Community Education

Voices Against Violence offers a number of educational programs for adults and children that can be customized to fit your school/organization’s needs.


School Programs

Customized programs addressing a host of issues including healthy relationships, self-esteem building, and conflict resolution skills.

Age appropriate programming includes

  • Body Safety (Grades K-2)
  • Bullying & Teasing, with Cyberbullying (Grades 1-5)
  • Sexual Harassment: Flirting or Hurting? (Grades 6-8)
  • Media literacy: Influences on Teens and Relationships (Grades 7-12)
  • Gender Violence / Gender Equity: Respect vs.
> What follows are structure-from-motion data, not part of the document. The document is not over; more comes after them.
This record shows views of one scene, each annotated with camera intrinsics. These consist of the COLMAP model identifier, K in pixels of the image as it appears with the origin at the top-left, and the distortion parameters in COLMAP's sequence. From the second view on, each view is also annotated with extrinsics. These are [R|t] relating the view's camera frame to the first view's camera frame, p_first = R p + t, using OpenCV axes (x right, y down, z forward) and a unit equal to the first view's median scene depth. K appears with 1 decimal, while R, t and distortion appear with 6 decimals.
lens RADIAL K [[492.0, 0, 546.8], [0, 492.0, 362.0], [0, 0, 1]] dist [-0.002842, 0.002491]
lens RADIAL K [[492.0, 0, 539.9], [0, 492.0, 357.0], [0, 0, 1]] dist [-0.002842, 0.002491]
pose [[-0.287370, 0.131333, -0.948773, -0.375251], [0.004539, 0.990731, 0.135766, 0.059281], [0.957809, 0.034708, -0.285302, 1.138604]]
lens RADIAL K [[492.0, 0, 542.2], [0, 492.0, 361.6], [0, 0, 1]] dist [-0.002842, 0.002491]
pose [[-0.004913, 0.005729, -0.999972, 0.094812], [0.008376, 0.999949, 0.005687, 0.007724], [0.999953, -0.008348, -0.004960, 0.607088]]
Harassment Among Teens (Grades 7-12)
  • Safe, Healthy and Respectful Relationships (Grades 7-12)
  • Building Strong, Healthy Relationships: Teen Dating (Grades 9-12)
  • Domestic Violence: Dynamics and beyond (College)
  • Sexual Assault 101 (College)


Information Displays

For schools and other community locations, displays can be customized to provide information on any number of issues related to domestic and sexual violence, or stalking.
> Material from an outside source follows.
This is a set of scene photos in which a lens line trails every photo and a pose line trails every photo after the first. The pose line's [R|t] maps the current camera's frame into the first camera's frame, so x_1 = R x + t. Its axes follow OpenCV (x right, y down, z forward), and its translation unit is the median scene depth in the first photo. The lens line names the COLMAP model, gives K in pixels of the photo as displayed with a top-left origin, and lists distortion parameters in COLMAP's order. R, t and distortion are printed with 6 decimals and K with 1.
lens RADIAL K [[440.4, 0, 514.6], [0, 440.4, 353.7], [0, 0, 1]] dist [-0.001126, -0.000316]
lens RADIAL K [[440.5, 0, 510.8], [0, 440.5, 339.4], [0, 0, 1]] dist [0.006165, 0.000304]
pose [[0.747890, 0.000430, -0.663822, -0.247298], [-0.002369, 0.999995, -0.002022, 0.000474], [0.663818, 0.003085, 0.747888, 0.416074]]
Professional Workshops/Training

Available for all who are interested in learning more about the dynamics of domestic and sexual violence, and stalking, as well as the affect these issues have on our communities.
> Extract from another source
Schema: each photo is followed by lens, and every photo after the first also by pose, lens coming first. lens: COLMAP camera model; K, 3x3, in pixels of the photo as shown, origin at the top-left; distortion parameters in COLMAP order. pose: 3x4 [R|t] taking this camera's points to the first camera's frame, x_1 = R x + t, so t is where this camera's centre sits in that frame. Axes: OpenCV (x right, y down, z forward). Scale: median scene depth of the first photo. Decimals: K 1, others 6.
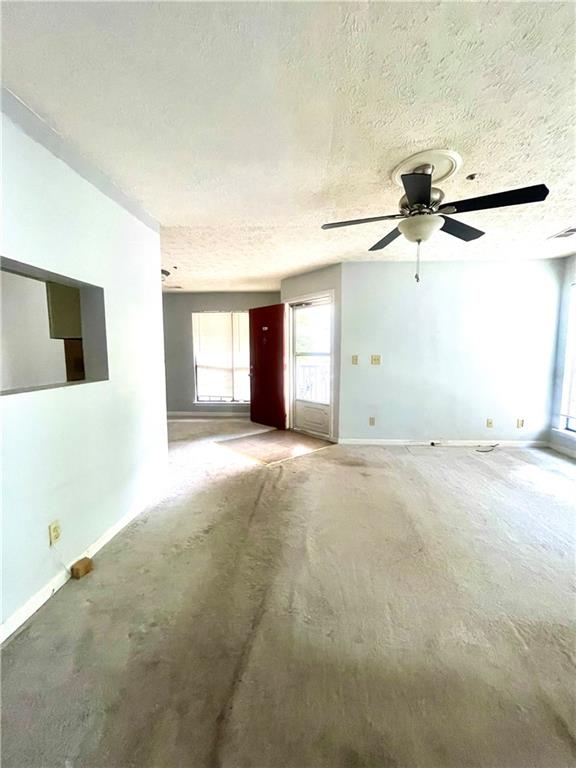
lens RADIAL K [[312.6, 0, 288.0], [0, 312.6, 384.0], [0, 0, 1]] dist [-0.003276, 0.000872]
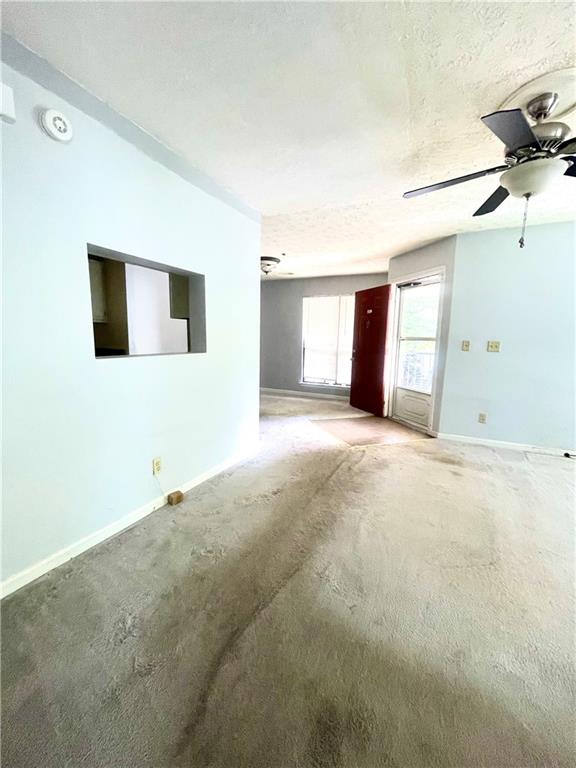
lens RADIAL K [[312.6, 0, 288.0], [0, 312.6, 384.0], [0, 0, 1]] dist [-0.003276, 0.000872]
pose [[0.923922, 0.076048, -0.374947, 0.124647], [-0.060153, 0.996731, 0.053935, 0.016483], [0.377823, -0.027277, 0.925476, 0.000973]]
“Anonymous Questions” – Submitted by Students

8th Graders
  • “How does it make kids feel when they are used to relay messages between parents?”
  • “Is it illegal for a parent to be making you feel bad, but not all the time, and yell and/or raise their voice a lot at you?”
  • “What are some ways you can have a parent talk things out with you instead of yell all the time?”
  • “If someone wasn’t getting hurt at home, but still wasn’t having a good life where they were living, like if their mom or dad always had different people at the house every night who were child molesters, what would happen?”
  • “What could you do if you think that your parents might be in an abusive relationship?”
  • “If your parents are neglecting you, how do you get them to notice?”
  • “If you clearly tell someone that you’re uncomfortable with what they are doing, and they continue, then what?”
  • “I think my uncle may be controlling in his relationship. What could I do to kind of show him it’s bad without him thinking I’m an idiot and it not being obvious?”
  • “Should you be ashamed if you’re a victim of sexual abuse?”
Teen Girls Group
  • “My Dad gets mad at me for no reason and sometimes he hits me to the point of I’m scared of him. He left some bruises on me. Is that child abuse?”
  • “My boyfriend shows me weapons, but to only show off. But, I’m not sure if it’s ok. What should I do?”
  • “I used to cut. Is that going to cause future health problems?”
  • “How do you know if your mom is being abused?”
  • “My dad lives in a junk yard. Can my 2 brothers get taken away?”
  • “When my ex-boyfriend hit me, he didn’t hit me hard, but would that still be abusing?”
10th Graders
  • “What do I do if a friend is being abused by her boyfriend? My friend really loves her boyfriend, she doesn’t know what to do. She told me not to tell anyone.”
  • “Can you report something that you heard from a friend about her ex boyfriend pressuring her for sex when she said no?”
  • “My ex always wanted me to have sex with him when I didn’t want to but I didn’t want him to get mad so I did. He said he really loved me. I don’t know if he really did though.”
9th Graders
  • “My best friend was in a relationship with a guy who was constantly putting her down. He always had to know where she was going and when. She was more sad than happy. How can I avoid letting her get involved?”
  • “What should you do if a parent is abusive? For example: Dad drinks a lot, verbal abuse, then one time he throws a cell case at you. What should you do?”
  • “What ways can you talk to your partner about abuse and having sex if you’re ready?”
  • “Most girls now a days would check off some of the things in the yellow brochure, but many people think that this is how society and relationships just are, is this bad to think this?”
  • “If your best friend is getting beaten and you saw it, but she doesn’t want you to tell anyone, but you want to tell, should you? Or should you be a good friend and not tell? (my friend is getting hurt)”
  • “Thank you for all you did to help with my mom. I’m very happy with what you all did. Everything you did helped a lot and now my mom is being different. Now she is happier and speaks more.”